Saved data entries:
"""

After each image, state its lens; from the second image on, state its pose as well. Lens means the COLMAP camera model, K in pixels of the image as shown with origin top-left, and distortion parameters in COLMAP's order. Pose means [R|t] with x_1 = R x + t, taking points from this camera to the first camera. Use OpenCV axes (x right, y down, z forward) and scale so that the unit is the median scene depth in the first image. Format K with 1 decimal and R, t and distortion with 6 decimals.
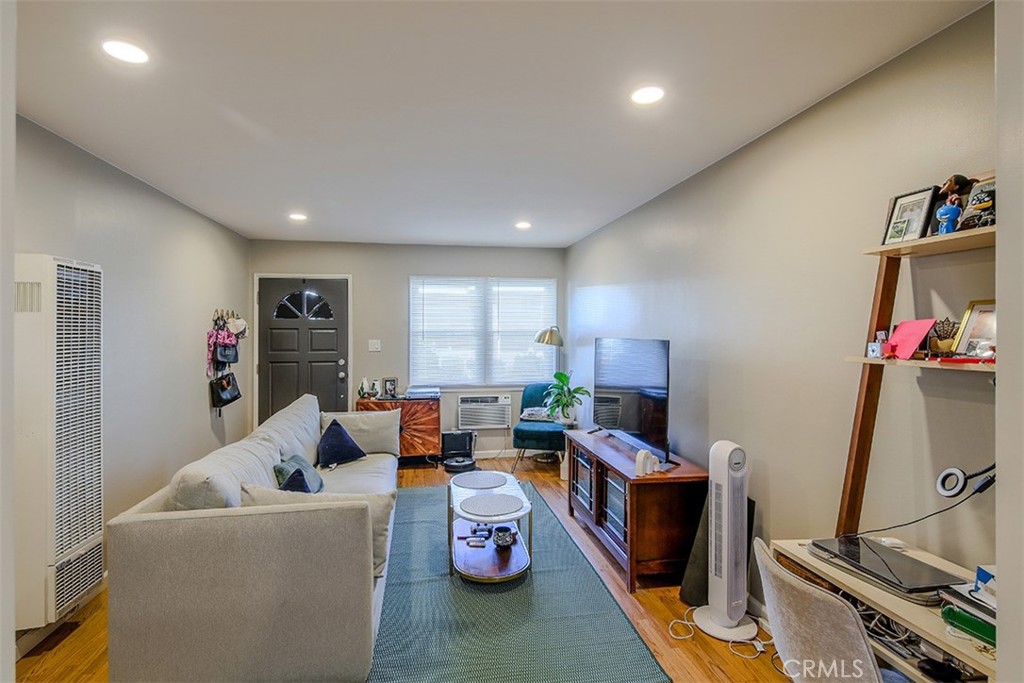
lens RADIAL K [[503.5, 0, 508.9], [0, 503.5, 335.1], [0, 0, 1]] dist [0.009416, -0.004960]
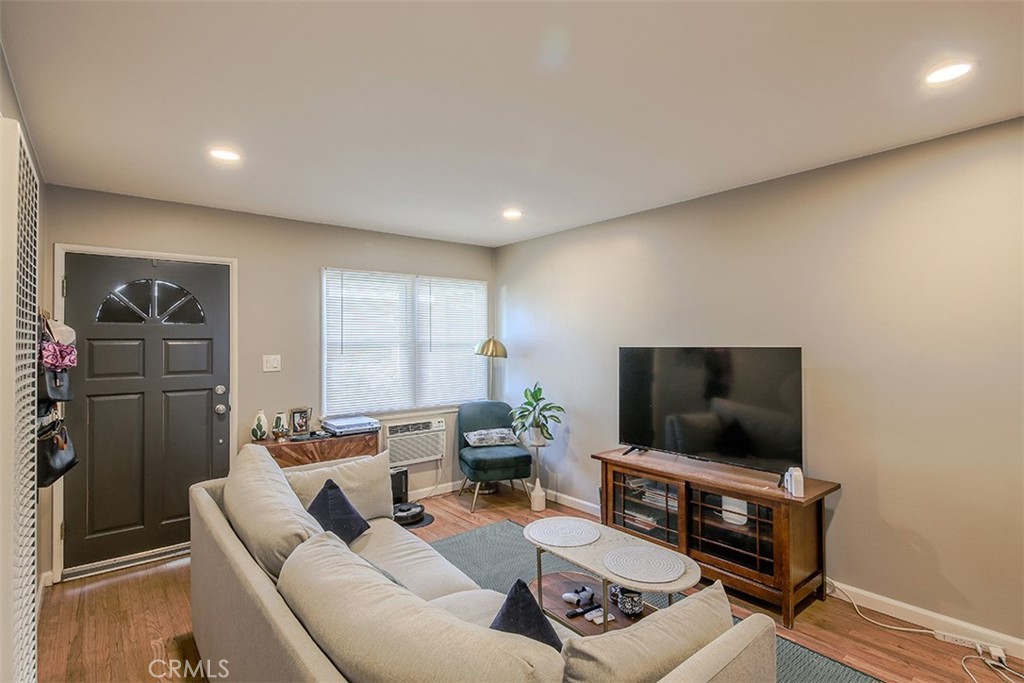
lens RADIAL K [[503.5, 0, 511.4], [0, 503.5, 341.8], [0, 0, 1]] dist [0.009416, -0.004960]
pose [[0.870301, -0.005492, 0.492489, -0.325544], [0.010272, 0.999923, -0.007001, -0.000366], [-0.492412, 0.011152, 0.870291, 0.232540]]
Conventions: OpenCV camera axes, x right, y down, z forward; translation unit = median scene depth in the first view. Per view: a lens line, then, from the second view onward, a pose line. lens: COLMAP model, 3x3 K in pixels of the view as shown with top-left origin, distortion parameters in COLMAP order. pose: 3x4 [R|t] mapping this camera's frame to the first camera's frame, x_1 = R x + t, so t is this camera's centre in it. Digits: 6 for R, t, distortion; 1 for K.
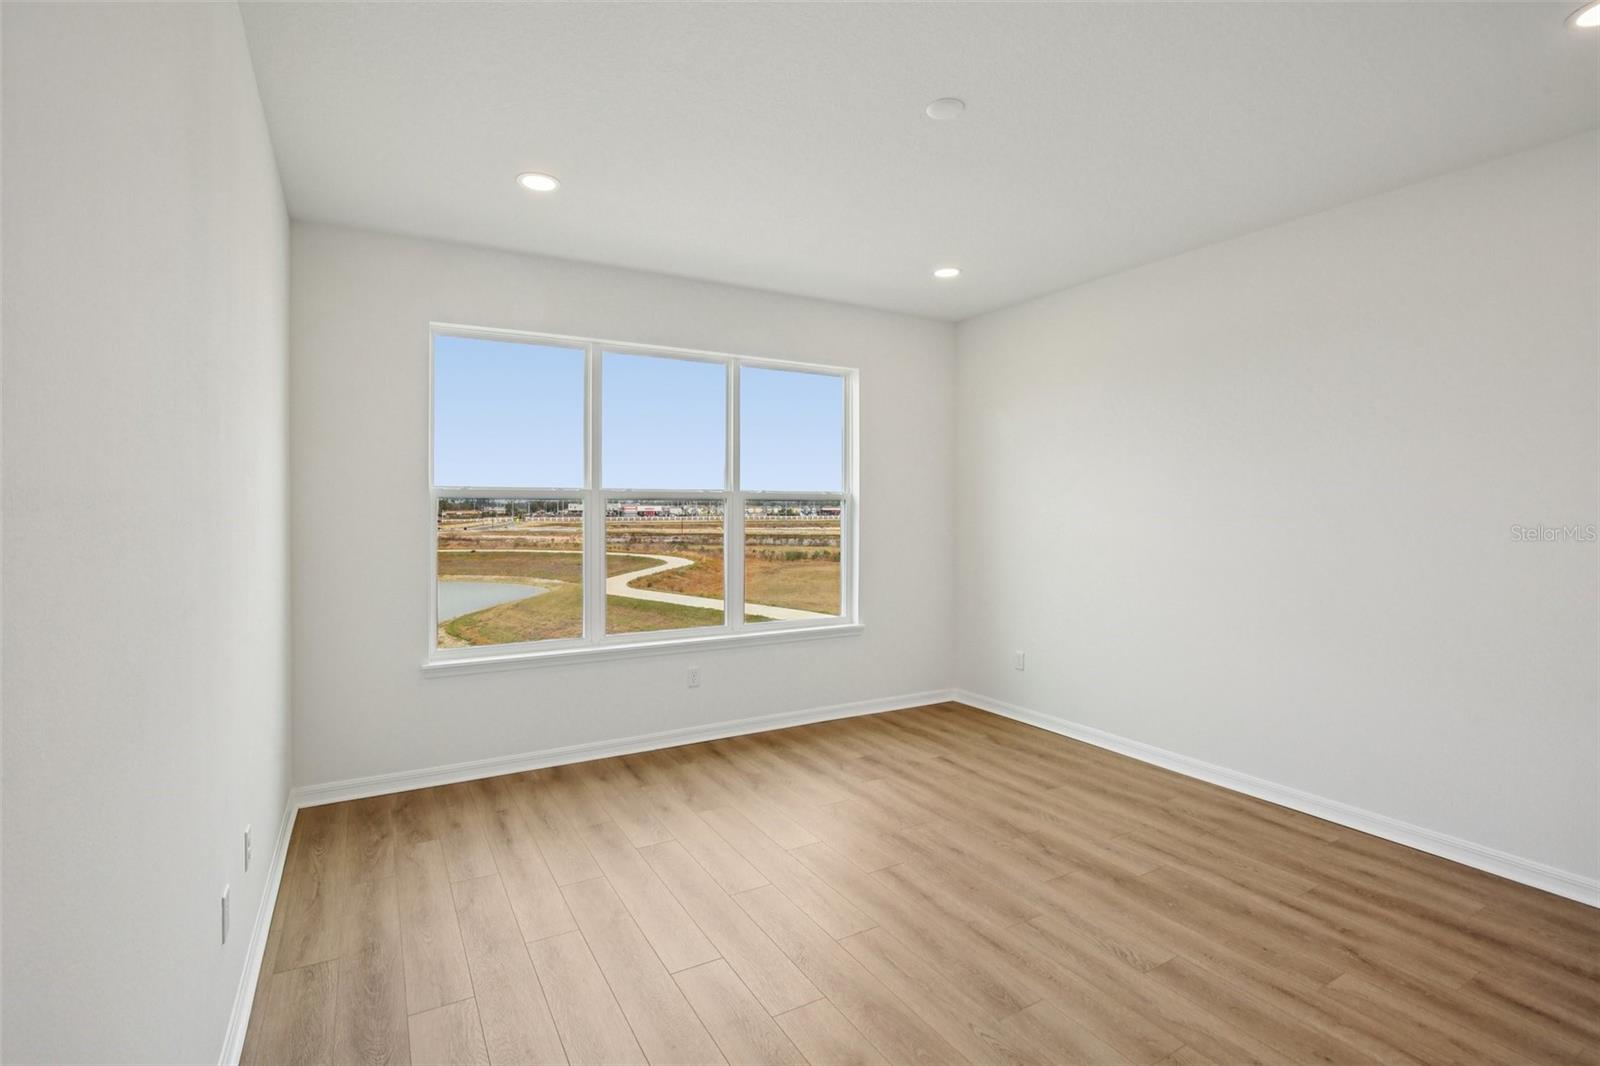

"""

* _Work item_
Give the lines of the material above as a numbered list, omitting blank lines and leaving the pictures out.

* _Result below_
1. After each image, state its lens; from the second image on, state its pose as well. Lens means the COLMAP camera model, K in pixels of the image as shown with origin top-left, and distortion parameters in COLMAP's order. Pose means [R|t] with x_1 = R x + t, taking points from this camera to the first camera. Use OpenCV axes (x right, y down, z forward) and scale so that the unit is the median scene depth in the first image. Format K with 1 decimal and R, t and distortion with 6 decimals.
2. lens RADIAL K [[503.5, 0, 508.9], [0, 503.5, 335.1], [0, 0, 1]] dist [0.009416, -0.004960]
3. lens RADIAL K [[503.5, 0, 511.4], [0, 503.5, 341.8], [0, 0, 1]] dist [0.009416, -0.004960]
4. pose [[0.870301, -0.005492, 0.492489, -0.325544], [0.010272, 0.999923, -0.007001, -0.000366], [-0.492412, 0.011152, 0.870291, 0.232540]]
5. Conventions: OpenCV camera axes, x right, y down, z forward; translation unit = median scene depth in the first view. Per view: a lens line, then, from the second view onward, a pose line. lens: COLMAP model, 3x3 K in pixels of the view as shown with top-left origin, distortion parameters in COLMAP order. pose: 3x4 [R|t] mapping this camera's frame to the first camera's frame, x_1 = R x + t, so t is this camera's centre in it. Digits: 6 for R, t, distortion; 1 for K.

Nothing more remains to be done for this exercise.